■ REQUIREMENT
Search the material for "protein" and show all lines that contain it.

___ DATASET CONTENT ___

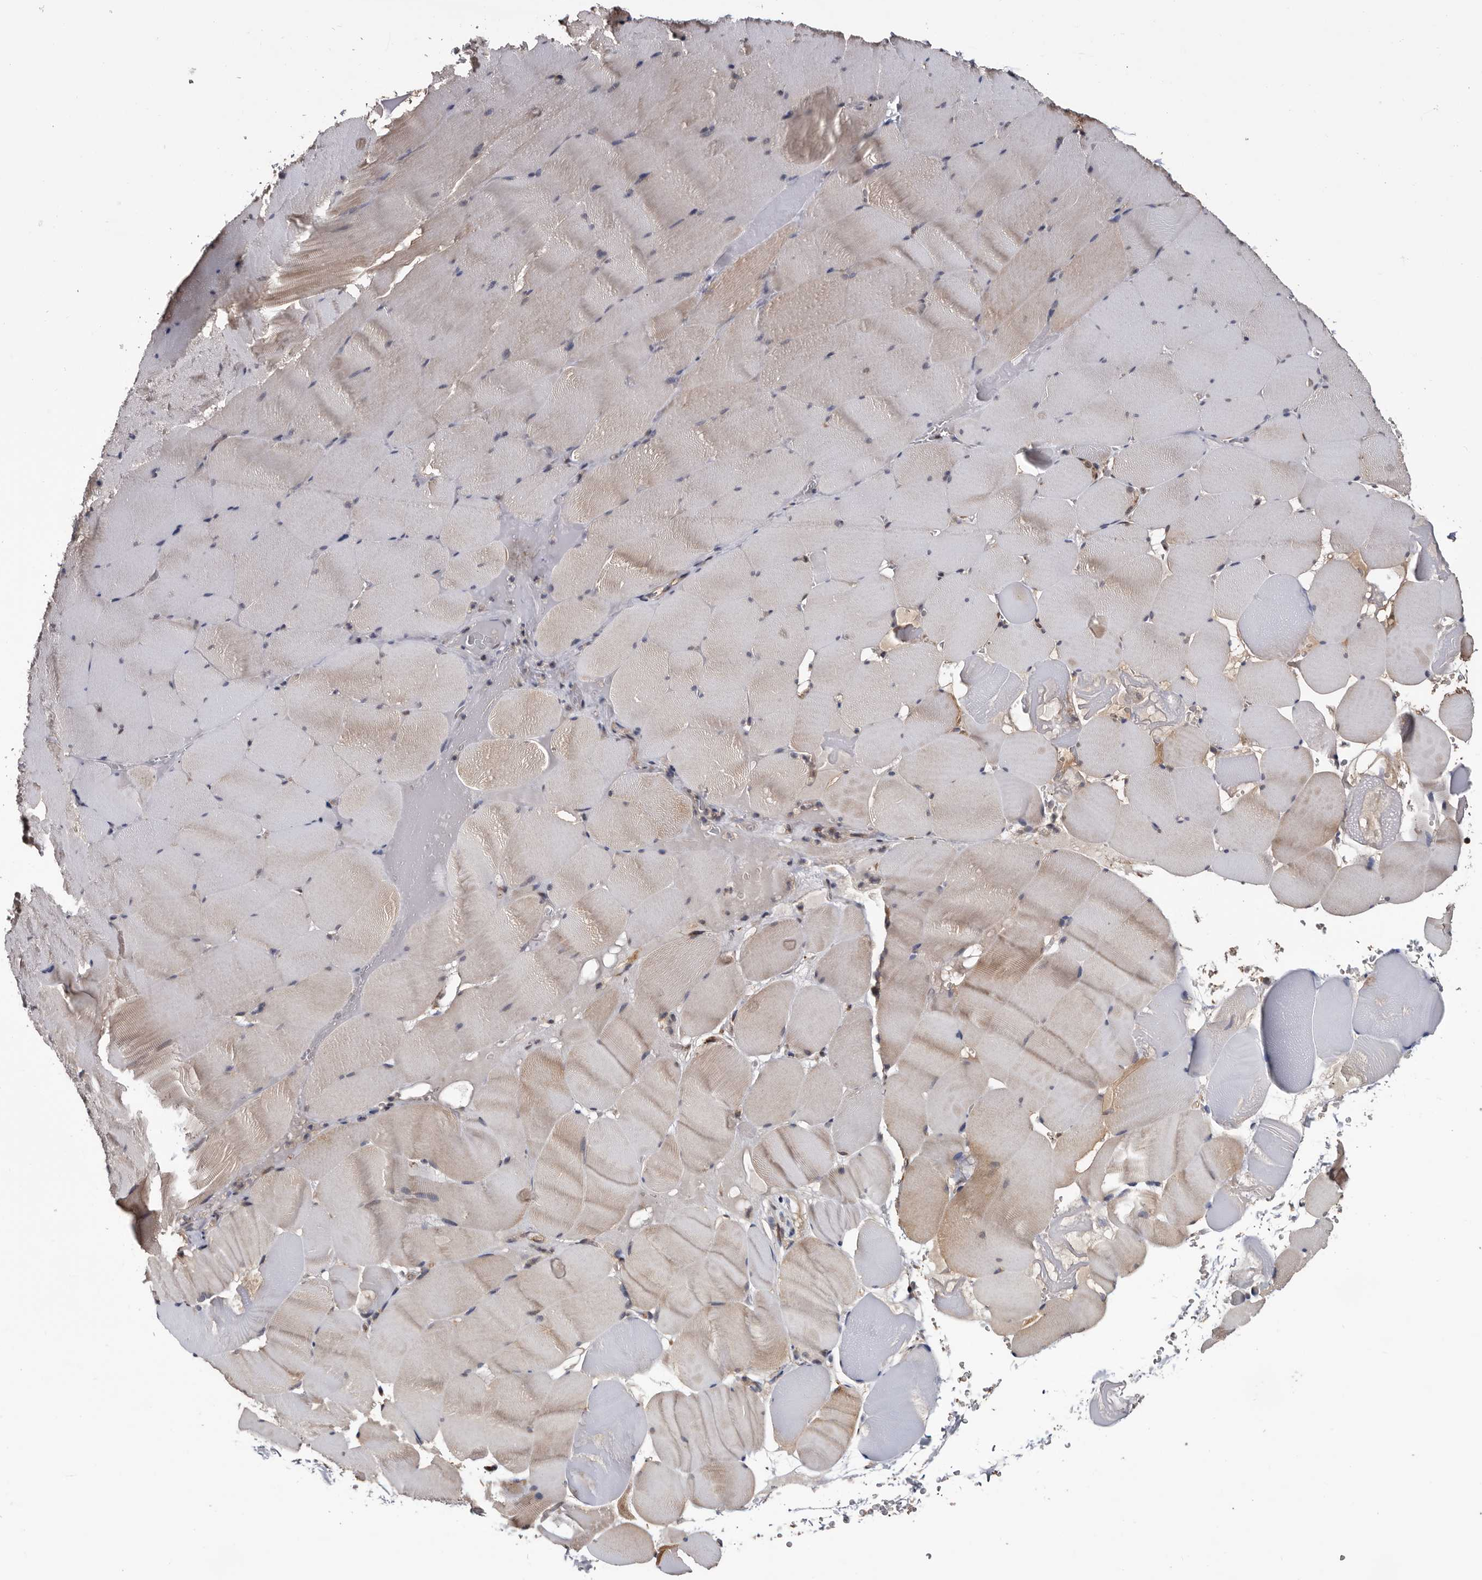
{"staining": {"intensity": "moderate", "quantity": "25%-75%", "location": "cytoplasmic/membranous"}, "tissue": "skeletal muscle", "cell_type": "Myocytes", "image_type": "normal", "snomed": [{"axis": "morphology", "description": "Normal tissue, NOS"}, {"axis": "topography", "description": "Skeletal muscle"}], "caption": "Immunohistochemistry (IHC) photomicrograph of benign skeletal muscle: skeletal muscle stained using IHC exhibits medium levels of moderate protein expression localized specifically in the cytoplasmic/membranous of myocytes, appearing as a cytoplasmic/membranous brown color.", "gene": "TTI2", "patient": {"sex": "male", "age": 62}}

___
___ DATASET CONTENT ___

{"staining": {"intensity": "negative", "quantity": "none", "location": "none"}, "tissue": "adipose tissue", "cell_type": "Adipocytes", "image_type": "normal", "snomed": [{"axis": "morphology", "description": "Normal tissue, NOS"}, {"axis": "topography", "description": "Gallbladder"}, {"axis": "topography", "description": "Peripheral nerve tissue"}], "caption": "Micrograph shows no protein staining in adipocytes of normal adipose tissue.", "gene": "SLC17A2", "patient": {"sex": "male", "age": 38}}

___
___ DATASET CONTENT ___

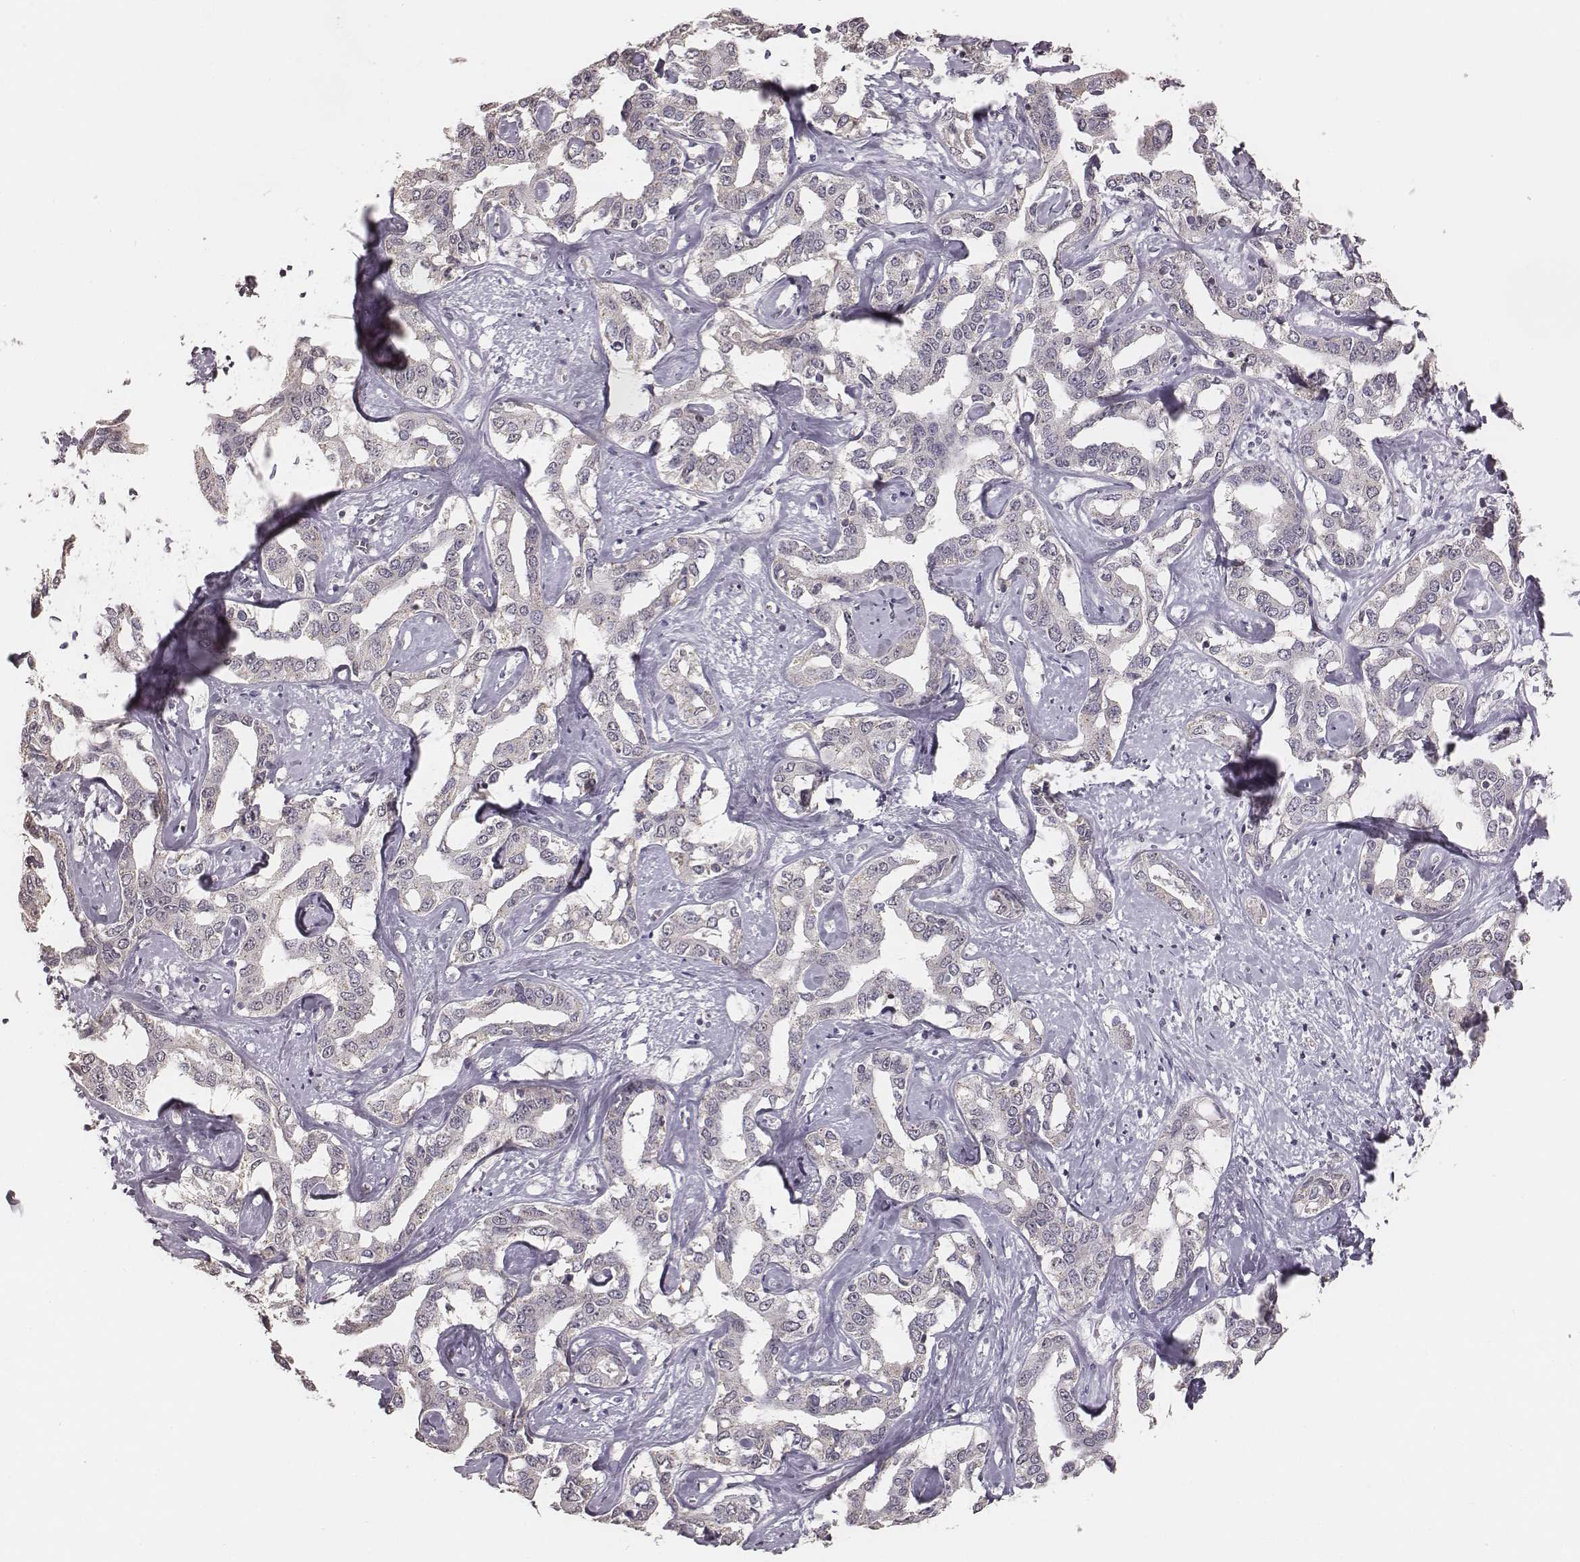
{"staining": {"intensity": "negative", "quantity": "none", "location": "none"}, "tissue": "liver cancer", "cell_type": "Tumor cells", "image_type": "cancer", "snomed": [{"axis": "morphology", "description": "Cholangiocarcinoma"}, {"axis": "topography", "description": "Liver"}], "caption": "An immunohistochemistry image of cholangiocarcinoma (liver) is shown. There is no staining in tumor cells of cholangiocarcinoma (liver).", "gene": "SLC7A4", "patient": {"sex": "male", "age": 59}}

___

■ FINISHED EXERCISE
{"staining": {"intensity": "moderate", "quantity": "25%-75%", "location": "cytoplasmic/membranous"}, "tissue": "skeletal muscle", "cell_type": "Myocytes", "image_type": "normal", "snomed": [{"axis": "morphology", "description": "Normal tissue, NOS"}, {"axis": "topography", "description": "Skeletal muscle"}], "caption": "Immunohistochemistry (IHC) photomicrograph of benign skeletal muscle: skeletal muscle stained using IHC exhibits medium levels of moderate protein expression localized specifically in the cytoplasmic/membranous of myocytes, appearing as a cytoplasmic/membranous brown color.", "gene": "TTI2", "patient": {"sex": "male", "age": 62}}
{"staining": {"intensity": "negative", "quantity": "none", "location": "none"}, "tissue": "adipose tissue", "cell_type": "Adipocytes", "image_type": "normal", "snomed": [{"axis": "morphology", "description": "Normal tissue, NOS"}, {"axis": "topography", "description": "Gallbladder"}, {"axis": "topography", "description": "Peripheral nerve tissue"}], "caption": "Micrograph shows no protein staining in adipocytes of normal adipose tissue.", "gene": "SLC17A2", "patient": {"sex": "male", "age": 38}}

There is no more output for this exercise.